# EMS Game



## MattCA (Aug 15, 2008)

Ran into this game. Im downloading it right now. Looks pretty fun.
http://chotek.atari.com/us/games/911_first_responders/pc


----------



## MattCA (Aug 15, 2008)

Im not advertising it. I just ran into it and was seeing if anybody wanted to check it out.


----------



## Blacke00 (Aug 15, 2008)

did this get moved to advertising? hehe

btw, how did it turn out?  =)


----------



## MattCA (Aug 16, 2008)

Ive been trying to install it. It didnt say vista but I tried to install it on my desktop so now Im trying to install in on my laptop which has xp so Ill let you know after that lol.


----------



## Jon (Aug 17, 2008)

Yes... this was moved to advertising by another member of the CL Team. Pretty much anything like this gets put here, just to avoid any conflicts, espicially when someone, somewhere, is getting some form of compensation for the product.

Any luck yet?


----------



## Twix623 (Aug 17, 2008)

Its a very fun game, I've been playing this since Emergency 3 has been out. Its been out for quite some time now. You have to install LA MOD 1.6 if you do get to play, it replaces all the missions and apparatus to American apparatus'. Particularly Los Angeles.


----------



## MattCA (Aug 18, 2008)

Ya I got it to install on my laptop. Wish I can find out a way to get it to work with vista. Ya thats what I was gonna say. At first it was fun but I didnt like how it was in England with English ambulances and stuff but then I found out about the LA mod and it makes it worth it! I recomend it. Pretty cool. Its not about just one agency though its about all emergency agencies and you just dispatch them in a way and direct people.


----------



## Code 3 (Aug 18, 2008)

Twix623 said:


> Its a very fun game, I've been playing this since Emergency 3 has been out. Its been out for quite some time now. You have to install LA MOD 1.6 if you do get to play, it replaces all the missions and apparatus to American apparatus'. Particularly Los Angeles.



In your opinion, which do you like better? Emergency 3 or 911: First Responder? I've also noticed that they have an Emergency 4 out, but couldn't find any reviews on it. It appears that both these games have to be purchased online and downloaded... is this true?


----------



## Code 3 (Aug 18, 2008)

Okay, apparently 911: First Responders is the U.S. version of Emergency 4. I just purchased Emergency 3 and I'm excited to play


----------



## Twix623 (Aug 18, 2008)

Yeah your right, 911: First Responders is technically Emergency 4.
I prefer Emergency 4 over Emergency because of the vast improvements, a lot of the features help you out a lot. 

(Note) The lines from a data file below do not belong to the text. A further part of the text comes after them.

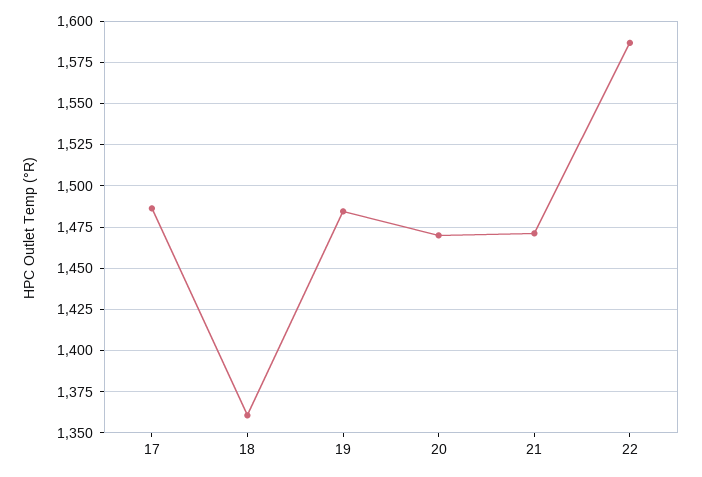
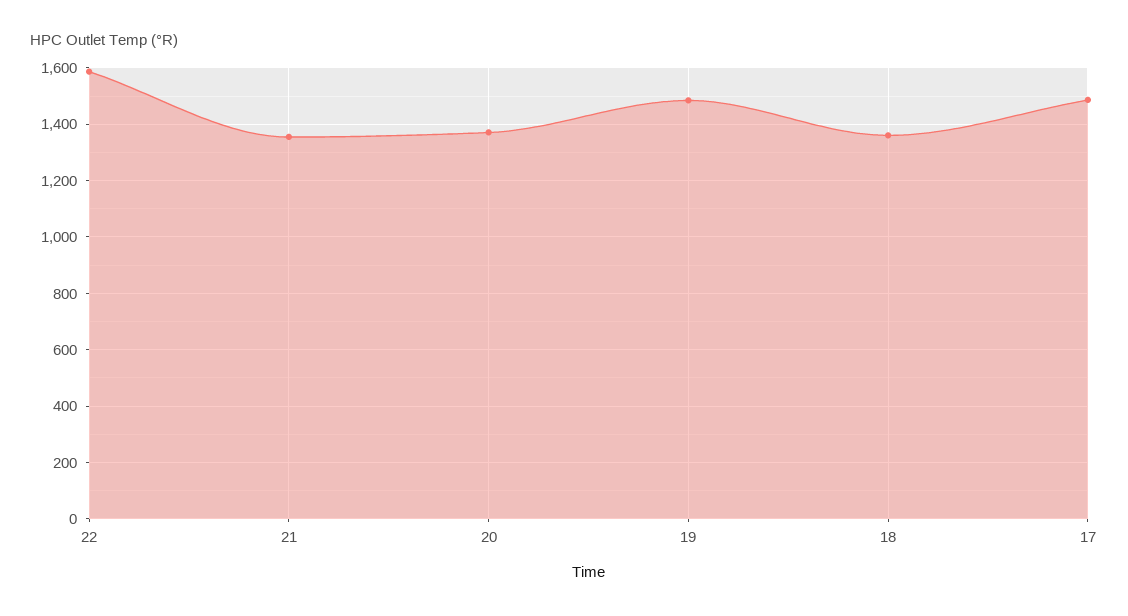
  {
    "17": 1485,
    "18": 1360,
    "19": 1485,
-   "20": 1470,
+   "20": 1375,
-   "21": 1470,
+   "21": 1350,
    "22": 1585
  }

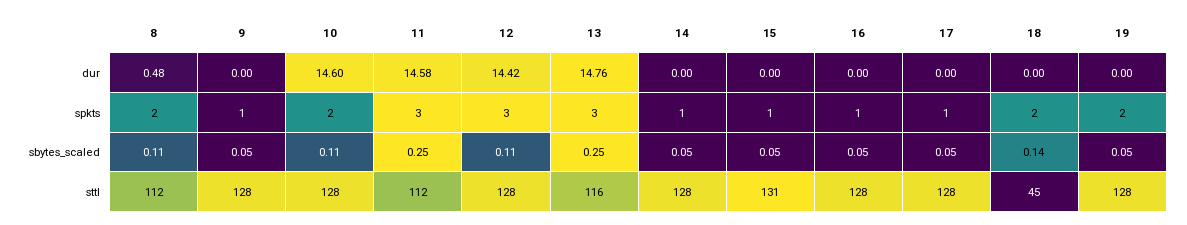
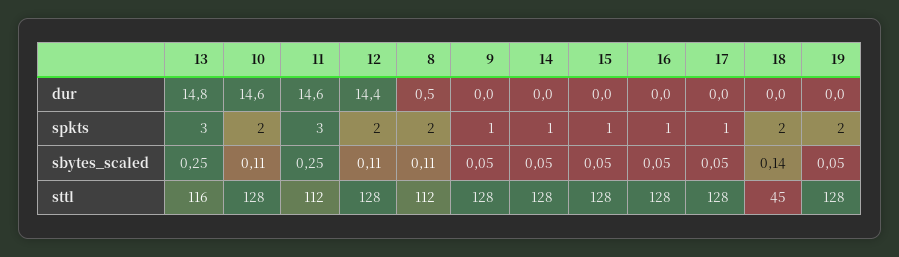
  {
    "8": {
      "dur": 0.48,
      "spkts": 2,
      "sbytes_scaled": 0.11,
      "sttl": 112
    },
    "9": {
      "dur": 0,
      "spkts": 1,
      "sbytes_scaled": 0.05,
      "sttl": 128
    },
    "10": {
      "dur": 14.6,
      "spkts": 2,
      "sbytes_scaled": 0.11,
      "sttl": 128
    },
    "11": {
      "dur": 14.58,
      "spkts": 3,
      "sbytes_scaled": 0.25,
      "sttl": 112
    },
    "12": {
      "dur": 14.42,
-     "spkts": 3,
+     "spkts": 2,
      "sbytes_scaled": 0.11,
      "sttl": 128
    },
    "13": {
      "dur": 14.76,
      "spkts": 3,
      "sbytes_scaled": 0.25,
      "sttl": 116
    },
    "14": {
      "dur": 0,
      "spkts": 1,
      "sbytes_scaled": 0.05,
      "sttl": 128
    },
    "15": {
      "dur": 0,
      "spkts": 1,
      "sbytes_scaled": 0.05,
-     "sttl": 131
+     "sttl": 128
    },
    "16": {
      "dur": 0,
      "spkts": 1,
      "sbytes_scaled": 0.05,
      "sttl": 128
    },
    "17": {
      "dur": 0,
      "spkts": 1,
      "sbytes_scaled": 0.05,
      "sttl": 128
    },
    "18": {
      "dur": 0,
      "spkts": 2,
      "sbytes_scaled": 0.14,
      "sttl": 45
    },
    "19": {
      "dur": 0,
      "spkts": 2,
      "sbytes_scaled": 0.05,
      "sttl": 128
    }
  }

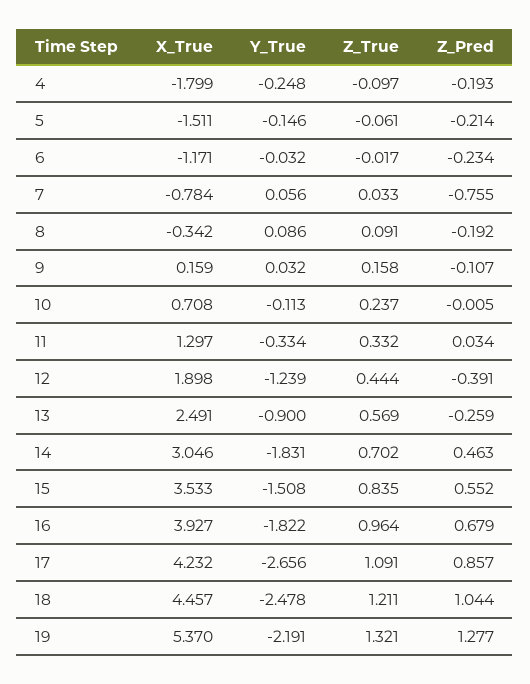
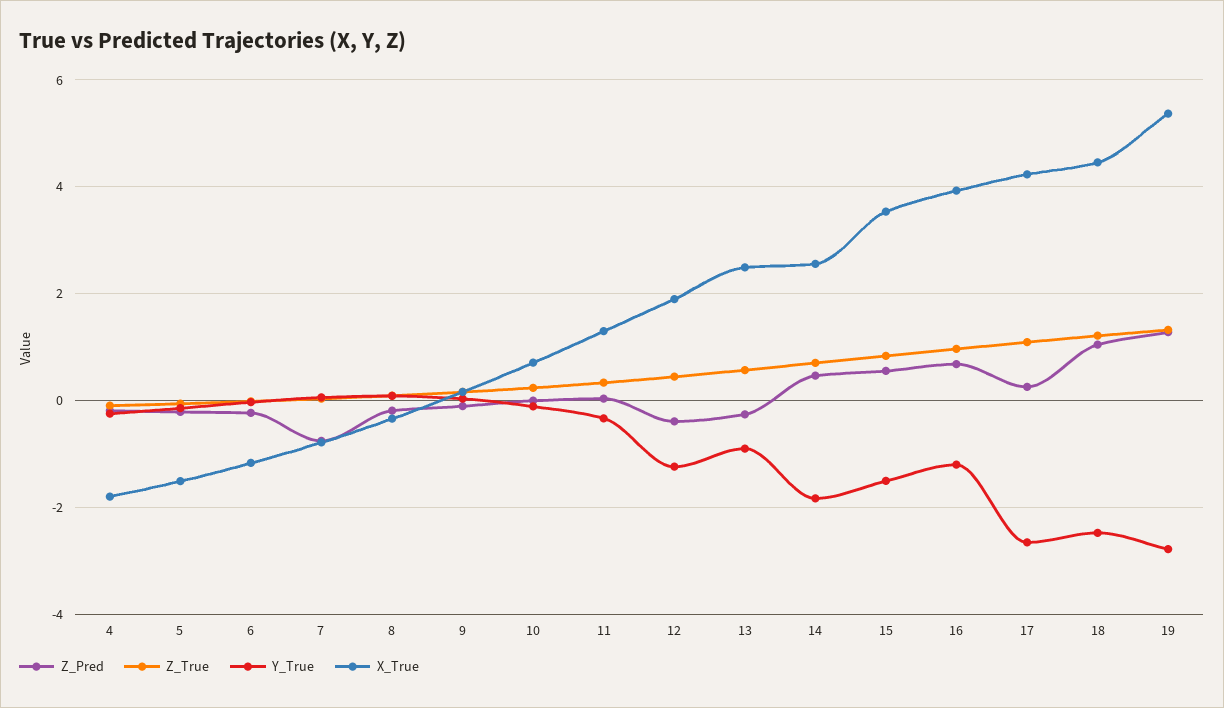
  {
    "X_True": {
      "4": -1.799,
      "5": -1.511,
      "6": -1.171,
      "7": -0.784,
      "8": -0.342,
      "9": 0.159,
      "10": 0.708,
      "11": 1.297,
      "12": 1.898,
      "13": 2.491,
-     "14": 3.046,
+     "14": 2.6,
      "15": 3.533,
      "16": 3.927,
      "17": 4.232,
      "18": 4.457,
      "19": 5.37
    },
    "Y_True": {
      "4": -0.248,
      "5": -0.146,
      "6": -0.032,
      "7": 0.056,
      "8": 0.086,
      "9": 0.032,
      "10": -0.113,
      "11": -0.334,
      "12": -1.239,
      "13": -0.9,
      "14": -1.831,
      "15": -1.508,
-     "16": -1.822,
+     "16": -1.2,
      "17": -2.656,
      "18": -2.478,
-     "19": -2.191
+     "19": -2.8
    },
    "Z_True": {
      "4": -0.097,
      "5": -0.061,
      "6": -0.017,
      "7": 0.033,
      "8": 0.091,
      "9": 0.158,
      "10": 0.237,
      "11": 0.332,
      "12": 0.444,
      "13": 0.569,
      "14": 0.702,
      "15": 0.835,
      "16": 0.964,
      "17": 1.091,
      "18": 1.211,
      "19": 1.321
    },
    "Z_Pred": {
      "4": -0.193,
      "5": -0.214,
      "6": -0.234,
      "7": -0.755,
      "8": -0.192,
      "9": -0.107,
      "10": -0.005,
      "11": 0.034,
      "12": -0.391,
      "13": -0.259,
      "14": 0.463,
      "15": 0.552,
      "16": 0.679,
-     "17": 0.857,
+     "17": 0.2,
      "18": 1.044,
      "19": 1.277
    }
  }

Don't forget to download and install the Los Angeles Mod v2.5 for Emergency 3!
Get it here: http://downloads.emergency-planet.com/index.php?act=view&id=12



> FEATURES:
> - Los Angeles units
> - Detailed models and skins
> - New siren command
> ...









And for anyone who wants to see more, and take a look at Emergency 4's (911: First Responders) LA Mod 1.6 
take a look here: http://lamod.emergency-planet.com/


----------



## Code 3 (Aug 18, 2008)

Thanks for the link to LA Mod. I'm definitely going to install it ASAP. First things first, it appears that it requires the game to be patched to v1.3. I'm searching right now for those patches so I can run the mod...


----------